La société [R], intimée, fait valoir, à titre principal, que :

- elle a agi sur le fondement de l'article L. 642-20-1 du code de commerce, et n'a donc pas demandé l'attribution conventionnelle en propriété, en dehors de toute procédure collective sur la base d'un droit de rétention régulièrement inscrit et opposable à la liquidation judiciaire (p. 8) ;

- elle remplit les conditions édictées par ce texte : elle est un créancier gagiste ayant déclaré sa créance, peu important que celle-ci n'ait pas encore été admise, et le liquidateur n'a pas mis en oeuvre la procédure de retrait du gage dans les conditions de l'article L. 641-3 du code de commerce ;

- l'attribution judiciaire du bien gagé au créancier gagiste qui en fait la demande est de droit, en application de l'article L. 642-20-1 précité. La seule exigence légale est que la créance ait été déclarée.

Subsidiairement, elle soutient que :

- l'article 1 du protocole prévoit une alternative d'exigibilité de la dette en employant les termes « et/ou », de sorte que deux cas se présentent : soit l'encours fournisseur est dépassé, ce qui n'est pas le cas en l'espèce, soit il y a une « dénonciation de l'augmentation de l'encours du plafond fournisseur de 200 000 euros » ;

- or, il résulte de l'article L. 622-25-1 du code de commerce que sa déclaration de créance, qui est assimilée à une demande en justice, vaut mise en demeure et, par la même, « dénonciation » au sens du contrat. A partir de là, la société débitrice avait 30 jours pour ramener son encours à 200 000 euros ;

- en dépit de la règle de l'interdiction du paiement des créances antérieures, l'article L. 641-3 permet au juge-commissaire d'autoriser le liquidateur à payer les créances antérieures pour retirer le gage, mais ce dispositif n'a pas été mis en oeuvre.

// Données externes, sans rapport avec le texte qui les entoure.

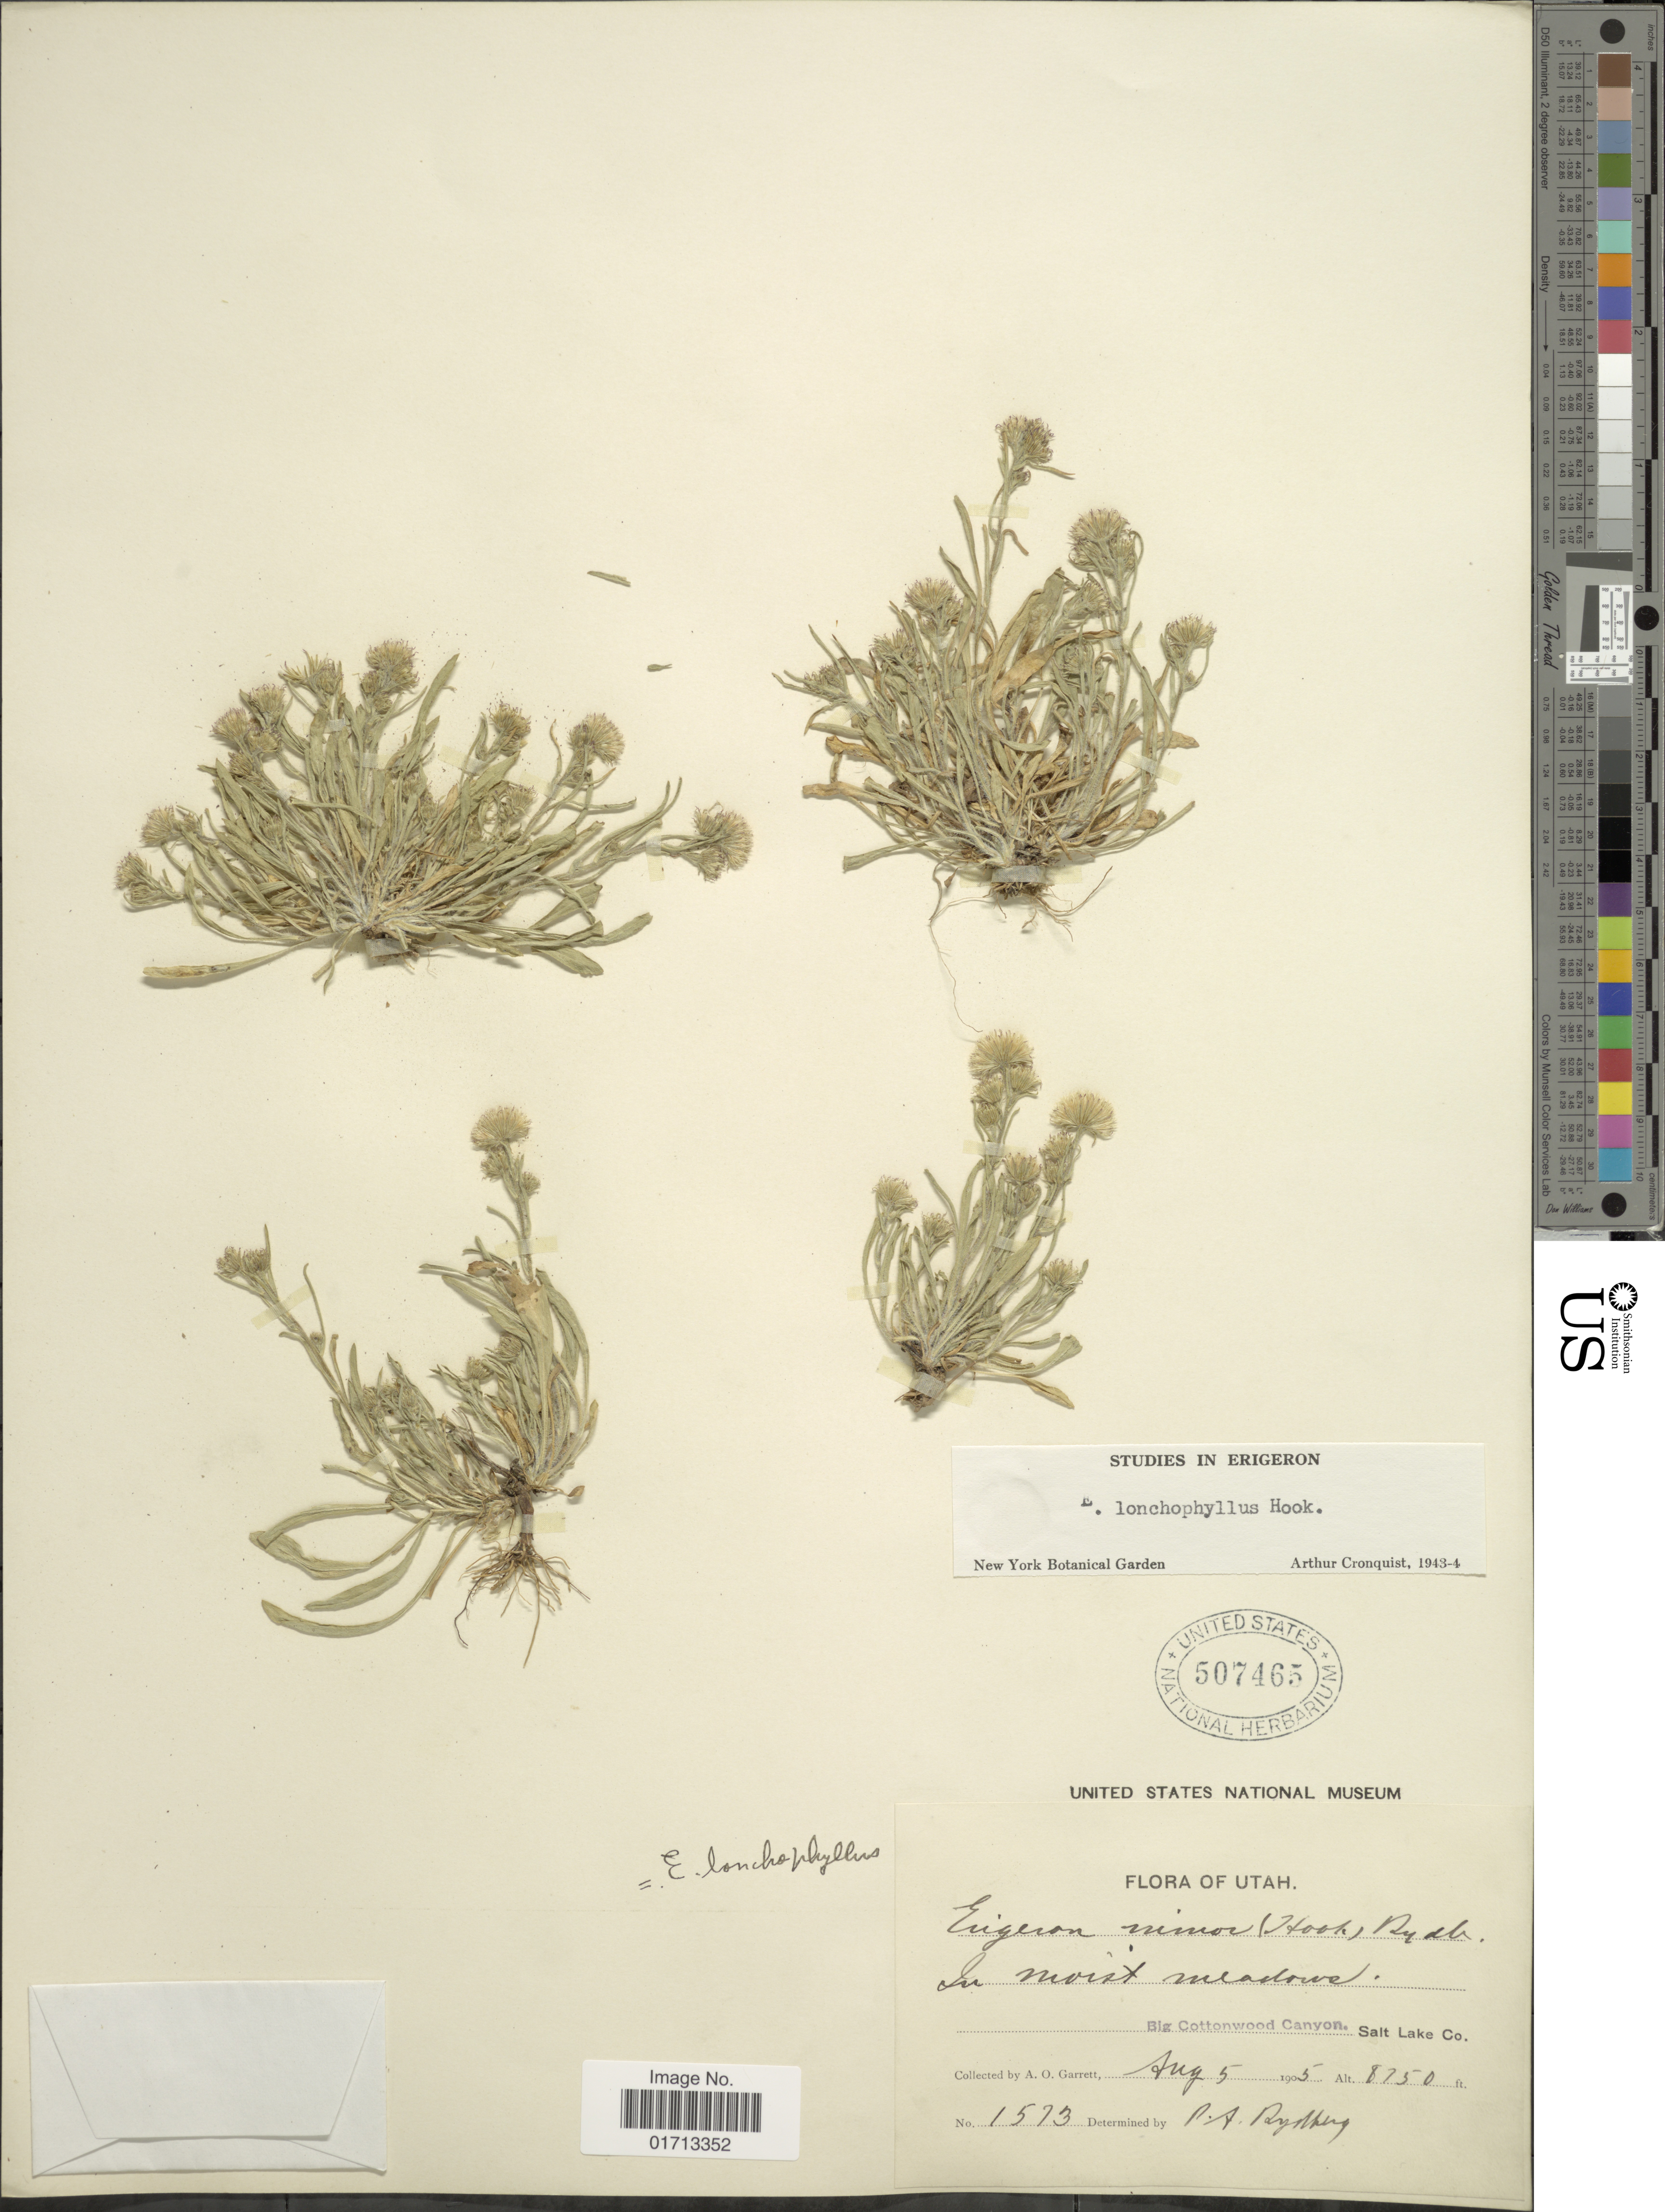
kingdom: Plantae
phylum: Tracheophyta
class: Magnoliopsida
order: Asterales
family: Asteraceae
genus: Erigeron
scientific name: Erigeron lonchophyllus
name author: Hook.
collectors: A. O. Garrett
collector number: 1573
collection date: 1905-08-05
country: United States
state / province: Utah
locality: Big Cottonwood Canyon. Salt Lake Co.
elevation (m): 2667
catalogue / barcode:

La société [R] en conclut qu'elle pouvait valablement mettre en oeuvre la procédure d'attribution judiciaire du gage et, à défaut, « l'attribution conventionnelle du gage » (p. 11).

Réponse de la cour :

Le gage est une sûreté mobilière, au sens de l'article 2329 du code civil, qui confère au créancier gagiste un droit de préférence (article 2330).

L'article 2333 de ce code le définit comme :

[...] une convention par laquelle le constituant accorde à un créancier le droit de se faire payer par préférence à ses autres créanciers sur un bien mobilier ou un ensemble de biens mobiliers corporels, présents ou futurs.

Les créances garanties peuvent être présentes ou futures ; dans ce dernier cas, elles doivent être déterminables.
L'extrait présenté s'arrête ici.